Dead Vibrations – Dead Vibrations
[ 2018 | Fuzz Club | Dark Wave, Noise ]
(di Antonio Azzarone)
Album dal titolo omonimo per questa band scandinava, primo della collaborazione con la londinese Fuzz Club Records. Sulla scena dal 2015, i Dead Vibrations sono un quartetto a base di chitarre, basso e batteria, con all’attivo un EP (Reflections) coi cui si sono fatti conoscere calcando i palchi d’Europa. I sette brani che compongono il lavoro, a partire dalla traccia iniziale “On A Sunday Morning” sino al finale amaro di “Bitter Better Way”, si colorano di oscuri riflessi Pop e psichedelici, con chiari riferimenti Shoegaze e tributi al Grunge di Seattle. Il risultato è un impianto sonoro carico di distorsioni e riverberi, con riff ripetuti di chitarra e un cantato dolente a suggellarne l’atmosfera Dark. Complessivamente un buon lavoro, che si smette a fatica di ascoltare.
[ ascolta “Chemical Hug” | pagina FB ]
Universal Sex Arena – Abdita
[ 2018 | Kowloon Records / La Tempesta International | Psych Pop, Etno Rock ]
(di Maria Pia Diodati)

RIGHE FORNITE.
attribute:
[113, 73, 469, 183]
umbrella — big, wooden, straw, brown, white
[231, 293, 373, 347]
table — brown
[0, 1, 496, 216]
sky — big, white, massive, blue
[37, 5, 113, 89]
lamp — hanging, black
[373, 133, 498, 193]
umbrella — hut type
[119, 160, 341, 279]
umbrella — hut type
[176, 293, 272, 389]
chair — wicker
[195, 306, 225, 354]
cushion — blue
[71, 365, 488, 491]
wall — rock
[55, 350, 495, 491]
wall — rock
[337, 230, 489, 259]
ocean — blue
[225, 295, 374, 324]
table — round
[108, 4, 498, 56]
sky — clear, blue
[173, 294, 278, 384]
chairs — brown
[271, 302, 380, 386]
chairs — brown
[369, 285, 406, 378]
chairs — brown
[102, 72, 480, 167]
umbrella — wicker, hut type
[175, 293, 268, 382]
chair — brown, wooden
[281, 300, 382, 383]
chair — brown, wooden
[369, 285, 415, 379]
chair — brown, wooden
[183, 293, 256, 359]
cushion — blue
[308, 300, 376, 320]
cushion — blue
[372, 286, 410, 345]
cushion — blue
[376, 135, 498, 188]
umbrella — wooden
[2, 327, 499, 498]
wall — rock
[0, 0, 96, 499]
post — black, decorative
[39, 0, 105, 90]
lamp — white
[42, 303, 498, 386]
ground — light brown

* * *

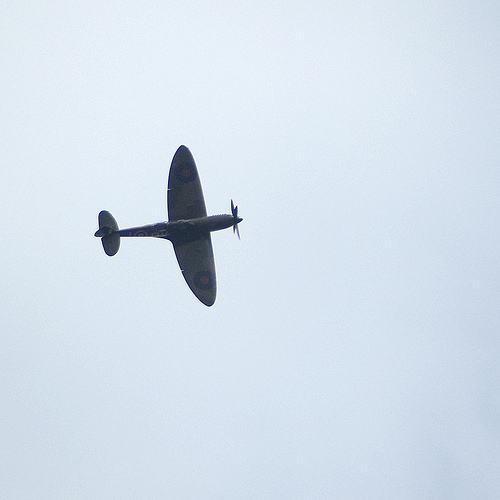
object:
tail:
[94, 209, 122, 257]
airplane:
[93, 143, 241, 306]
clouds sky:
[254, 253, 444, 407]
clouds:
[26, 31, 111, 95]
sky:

PROBLEMI DA RISOLVERE.
A. Secondo il testo citato, da quanti brani è composto l'album dei Dead Vibrations?
B. Fra le righe fornite, riporta la parte che comincia con la riga contenente "[373, 133, 498, 193]" e termina con quella contenente "ocean — blue", rinominando "491" in "490" e lasciando invariato tutto il resto.

IN RISPOSTA.
A. Da sette brani.

B.
[373, 133, 498, 193]
umbrella — hut type
[119, 160, 341, 279]
umbrella — hut type
[176, 293, 272, 389]
chair — wicker
[195, 306, 225, 354]
cushion — blue
[71, 365, 488, 490]
wall — rock
[55, 350, 495, 490]
wall — rock
[337, 230, 489, 259]
ocean — blue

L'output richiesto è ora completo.